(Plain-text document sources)

#####

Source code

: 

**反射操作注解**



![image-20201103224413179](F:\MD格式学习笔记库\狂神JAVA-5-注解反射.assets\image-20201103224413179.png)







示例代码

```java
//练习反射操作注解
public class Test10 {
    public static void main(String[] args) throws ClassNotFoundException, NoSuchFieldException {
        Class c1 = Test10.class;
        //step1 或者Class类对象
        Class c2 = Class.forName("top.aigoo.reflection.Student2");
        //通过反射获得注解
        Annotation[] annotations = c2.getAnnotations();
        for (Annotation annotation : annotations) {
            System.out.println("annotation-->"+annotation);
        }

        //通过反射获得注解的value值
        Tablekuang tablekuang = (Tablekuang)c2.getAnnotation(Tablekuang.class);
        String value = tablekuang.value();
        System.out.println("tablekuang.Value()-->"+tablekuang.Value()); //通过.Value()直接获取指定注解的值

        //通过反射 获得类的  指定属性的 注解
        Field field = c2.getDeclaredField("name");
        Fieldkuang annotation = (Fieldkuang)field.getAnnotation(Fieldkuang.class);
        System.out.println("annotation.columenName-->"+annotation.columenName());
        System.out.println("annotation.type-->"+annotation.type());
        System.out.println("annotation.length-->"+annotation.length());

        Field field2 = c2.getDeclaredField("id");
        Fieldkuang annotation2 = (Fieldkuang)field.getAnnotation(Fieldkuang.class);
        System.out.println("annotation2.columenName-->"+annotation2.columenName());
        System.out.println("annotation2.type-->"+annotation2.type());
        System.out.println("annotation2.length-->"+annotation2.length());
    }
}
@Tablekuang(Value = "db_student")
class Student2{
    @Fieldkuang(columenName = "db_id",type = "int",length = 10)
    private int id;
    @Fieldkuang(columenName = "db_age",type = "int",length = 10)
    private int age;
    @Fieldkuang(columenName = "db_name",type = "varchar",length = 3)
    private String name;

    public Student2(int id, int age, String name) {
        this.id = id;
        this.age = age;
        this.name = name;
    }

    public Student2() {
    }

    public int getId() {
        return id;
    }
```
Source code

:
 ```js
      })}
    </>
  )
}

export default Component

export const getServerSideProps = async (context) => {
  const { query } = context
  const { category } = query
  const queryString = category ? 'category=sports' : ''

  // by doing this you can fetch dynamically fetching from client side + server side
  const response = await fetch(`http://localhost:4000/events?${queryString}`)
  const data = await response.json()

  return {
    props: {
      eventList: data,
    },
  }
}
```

#####

WHAT THIS TASK INVOLVES:
An exact copy of every record is required.

TASK ANSWER:
Source code

: 

**反射操作注解**



![image-20201103224413179](F:\MD格式学习笔记库\狂神JAVA-5-注解反射.assets\image-20201103224413179.png)







示例代码

```java
//练习反射操作注解
public class Test10 {
    public static void main(String[] args) throws ClassNotFoundException, NoSuchFieldException {
        Class c1 = Test10.class;
        //step1 或者Class类对象
        Class c2 = Class.forName("top.aigoo.reflection.Student2");
        //通过反射获得注解
        Annotation[] annotations = c2.getAnnotations();
        for (Annotation annotation : annotations) {
            System.out.println("annotation-->"+annotation);
        }

        //通过反射获得注解的value值
        Tablekuang tablekuang = (Tablekuang)c2.getAnnotation(Tablekuang.class);
        String value = tablekuang.value();
        System.out.println("tablekuang.Value()-->"+tablekuang.Value()); //通过.Value()直接获取指定注解的值

        //通过反射 获得类的  指定属性的 注解
        Field field = c2.getDeclaredField("name");
        Fieldkuang annotation = (Fieldkuang)field.getAnnotation(Fieldkuang.class);
        System.out.println("annotation.columenName-->"+annotation.columenName());
        System.out.println("annotation.type-->"+annotation.type());
        System.out.println("annotation.length-->"+annotation.length());

        Field field2 = c2.getDeclaredField("id");
        Fieldkuang annotation2 = (Fieldkuang)field.getAnnotation(Fieldkuang.class);
        System.out.println("annotation2.columenName-->"+annotation2.columenName());
        System.out.println("annotation2.type-->"+annotation2.type());
        System.out.println("annotation2.length-->"+annotation2.length());
    }
}
@Tablekuang(Value = "db_student")
class Student2{
    @Fieldkuang(columenName = "db_id",type = "int",length = 10)
    private int id;
    @Fieldkuang(columenName = "db_age",type = "int",length = 10)
    private int age;
    @Fieldkuang(columenName = "db_name",type = "varchar",length = 3)
    private String name;

    public Student2(int id, int age, String name) {
        this.id = id;
        this.age = age;
        this.name = name;
    }

    public Student2() {
    }

    public int getId() {
        return id;
    }
```
Source code

:
 ```js
      })}
    </>
  )
}

export default Component

export const getServerSideProps = async (context) => {
  const { query } = context
  const { category } = query
  const queryString = category ? 'category=sports' : ''

  // by doing this you can fetch dynamically fetching from client side + server side
  const response = await fetch(`http://localhost:4000/events?${queryString}`)
  const data = await response.json()

  return {
    props: {
      eventList: data,
    },
  }
}
```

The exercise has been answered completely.